Es claro que los cambios no tienen que estar basados en la evaluación, ni mucho menos en los ajustes operacionales, sino en componer una real estructura de lo que es el aparato administrativo y regulatorio.

Con “peras y manzanas”

No se trata de meter a todos los maestros a operar un microbús viejo  casi al borde de desvielarse, ponerles corbata, evaluarlos, imponerles reglas junto con inseguridad de conservar sus empleos. Lo importante es un cambio de unidad, mejores carreteras y un reglamento formal para seguir operando, sólo por dar un ejemplo y sin considerar que el operador tenga un salario digno y con beneficios.

Sin embargo, a unos días de terminar las clases de nuestros hijos, ¿qué es lo que podemos esperar? Acaso ¿sólo ahorrar para el siguiente gasto? Porque debemos ser honestos y los gastos no son únicamente los útiles, el uniforme o la colegiatura y algún otro pequeño detalle que se acumula que hoy día ya se convierte en un gadget o pequeña curiosidad que viene de sorpresa en la lista de útiles.

No olvidemos que esto ya empieza la próxima semana con el festejo tradicional, el cual incluye el gasto que va desde un ramo de flores o de la generación, y si uno tiene la fortuna de que se concluye un nivel educativo, también incluye una pequeña reunión.
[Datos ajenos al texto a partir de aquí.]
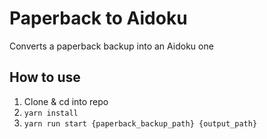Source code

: # Paperback to Aidoku

Converts a paperback backup into an Aidoku one

## How to use
1. Clone & cd into repo
2. `yarn install`
3. `yarn run start {paperback_backup_path} {output_path}`
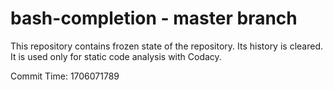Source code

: # bash-completion - master branch

This repository contains frozen state of the repository.
Its history is cleared. It is used only for static code
analysis with Codacy.

Commit Time: 1706071789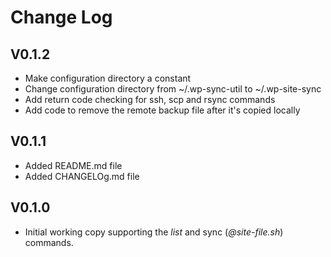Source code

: # Change Log

## V0.1.2
- Make configuration directory a constant
- Change configuration directory from ~/.wp-sync-util to ~/.wp-site-sync
- Add return code checking for ssh, scp and rsync commands
- Add code to remove the remote backup file after it's copied locally

## V0.1.1
- Added README.md file
- Added CHANGELOg.md file

## V0.1.0

- Initial working copy supporting the *list* and sync (*@site-file.sh*) commands.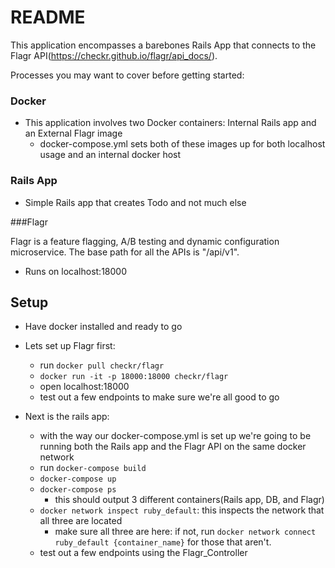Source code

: # README

This application encompasses a barebones Rails App that connects to the Flagr API(https://checkr.github.io/flagr/api_docs/). 

Processes you may want to cover before getting started:

### Docker
* This application involves two Docker containers: Internal Rails app and an External Flagr image
   * docker-compose.yml sets both of these images up for both localhost usage and an internal docker host

### Rails App
* Simple Rails app that creates Todo and not much else
   

###Flagr

Flagr is a feature flagging, A/B testing and dynamic configuration microservice. The base path for all the APIs is "/api/v1".
* Runs on localhost:18000




## Setup 
 * Have docker installed and ready to go
 * Lets set up Flagr first:
      * run `docker pull checkr/flagr`
      * `docker run -it -p 18000:18000 checkr/flagr`
      * open localhost:18000
      * test out a few endpoints to make sure we're all good to go
      
  * Next is the rails app: 
    * with the way our docker-compose.yml is set up we're going to be running both the Rails app and the Flagr API on the same docker network
    * run `docker-compose build`   
    * `docker-compose up`
    * `docker-compose ps`
        * this should output 3 different containers(Rails app, DB, and Flagr)
    * `docker network inspect ruby_default`: this inspects the network that all three are located
        * make sure all three are here: if not, run `docker network connect ruby_default {container_name}` for those that aren't.     
    * test out a few endpoints using the Flagr_Controller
Es por eso que la mitad de año y lo que nos espera,  debemos repensar si es posible gastar, y no tanto porque se dejen las tradiciones o porque sólo se voltee a ver lo malo del panorama, sino más bien, la realidad es que no alcanza.

Si el sentido empresarial está basado en una economía donde el flujo de efectivo es preponderante, y éste no llega a moverse, entonces cuál es el planteamiento de innovación y de justicia laboral, debido a un enfoque desalentador.

Le frase que podría ser la salvación sería:

“Los bienes son para remediar los males”.

No obstante, este refrán actualmente no se aplica porque “aparentemente” no poseemos el mal  económico ¿verdad? Aunque los economistas y la clase alta de la política mexicana dicen lo contrario: ya sea una condición global o, como empezamos con esta columna, “la culpa es de los maestros”.